In the beginning, the Indignants were mostly portrayed as a non-political grouping. ...
assiliki Georgiadou, a political science professor at Panteion University in Athens, has kept a close eye on the demographics of the square. All findings so far, she says, indicate that we are dealing with a “politically active” audience. “These people are deeply disaffected and disillusioned with politicians, with the political parties and with the institutions at large,” she explains. Their reaction was not a bolt out of the historical blue. Most research shows that people's disaffection with Greece's social and political institutions dates back to the early 1990s. A public survey published last year found that nearly nine out of 10 Greeks are “dissatisfied with how democracy works.” The local media, which have suffered their own barrage of criticism (some of it fair) as sycophants of the status quo, like to describe the movement in emotional rather than ideological terms. “But frustration is not merely an emotional reaction. Frustration is the preamble of political protest,” says Georgiadou.
“Any kind of politics of resistance starts from a refusal. Refusal is the first step in any process of eventual political confrontation,” Douzinas says. The phenomenon seems to have a dream-come-true quality for some, and Douzinas is certainly happy to connect the dots. “Without people being in a space, taking it over and declaring their refusal of whatever it is that they want to reject, no radical change has ever taken place in history,” he says. ....
When it comes to self-criticism and proposals to overcome the crisis, detractors say, the Syntagma folk are uncomfortably laconic. “Far form being the frontline of any kind of solid movement, the Syntagma camp-in is a confused, depoliticized, borderline-petulant [Ah. "petulant."] response to the economic crisis,” writes Brendan O'Neill, editor of spiked website, in The Australian. He is annoyed at the absence of any serious debate about the hard stuff. Save their vociferous opposition to austerity measures, “absolutely nothing of substance is proposed,” he writes.
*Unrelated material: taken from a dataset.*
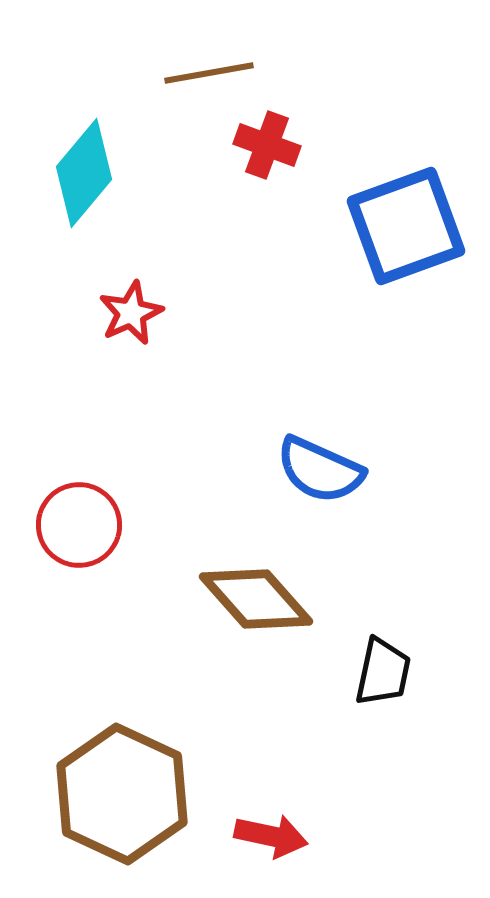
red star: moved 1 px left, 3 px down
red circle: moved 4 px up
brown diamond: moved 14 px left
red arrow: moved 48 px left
Most analysts predict that the Indignant movement will fizzle out. “Because these movements reject any linkages to political parties, trade unions and other well-established organizations, they do not last long,” says Mouzelis. But the long-term impact on Greece's political culture must not be discounted. “Politicians will not be able to operate 'as usual' anymore,” he says. And even if the hype about direct democracy in action is exaggerated, recent developments have made people realize that they can be active citizens without belonging to any particular party or trade union. “A democracy should welcome the existence of active citizens; it's not something to be afraid of. After all, it's better if people get together in public squares than becoming numbed couch potatoes,” Georgiadou says.
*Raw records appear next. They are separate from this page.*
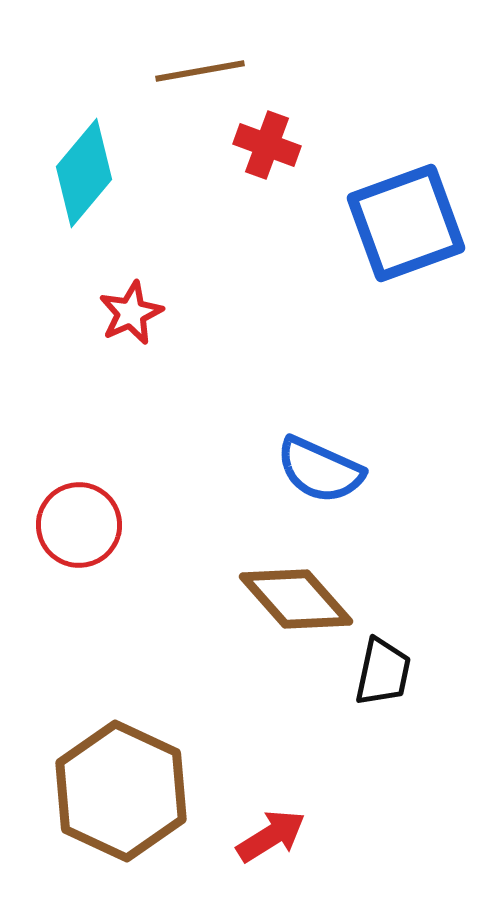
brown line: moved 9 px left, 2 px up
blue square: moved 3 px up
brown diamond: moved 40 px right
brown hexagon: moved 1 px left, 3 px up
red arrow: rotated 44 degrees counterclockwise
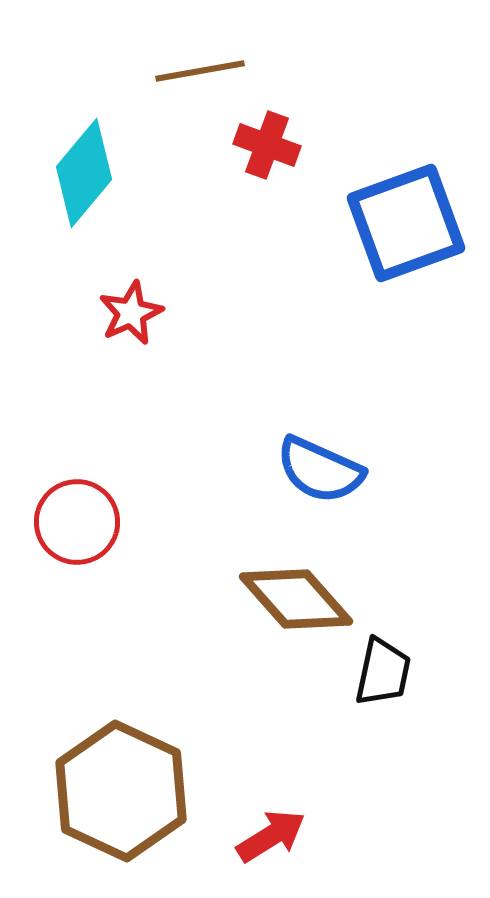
red circle: moved 2 px left, 3 px up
Back in the square, the assembly is voting on the resolutions proposed over the course of the day. Attendants vote in favor of organizing concerts on a daily basis, but reject a proposal to invite the country's premier for talks. Decisions will soon be posted on the real-democracy website. Most of them dictate actions to be taken during the two-day general strike on Tuesday and Wednesday.
Ambling over to the crowd, Marinos says that what happens during the strike may well determine the future of the movement. He ponders the Marfin bank tragedy in May last year. Three employees died when the premises were firebombed during an anti-austerity rally. “Should there be human losses like then, the whole thing will die.”
Oddly, or not, none of this is covered by our famously free press.